What the task asks:
Transcribe the records underneath word for word, and leave no line out.
::: Provided data
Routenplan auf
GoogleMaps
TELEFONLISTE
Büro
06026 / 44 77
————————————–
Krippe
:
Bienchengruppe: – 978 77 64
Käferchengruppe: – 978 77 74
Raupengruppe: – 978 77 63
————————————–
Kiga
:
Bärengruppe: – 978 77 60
::::::
Task answer:
Routenplan auf
GoogleMaps
TELEFONLISTE
Büro
06026 / 44 77
————————————–
Krippe
:
Bienchengruppe: – 978 77 64
Käferchengruppe: – 978 77 74
Raupengruppe: – 978 77 63
————————————–
Kiga
:
Bärengruppe: – 978 77 60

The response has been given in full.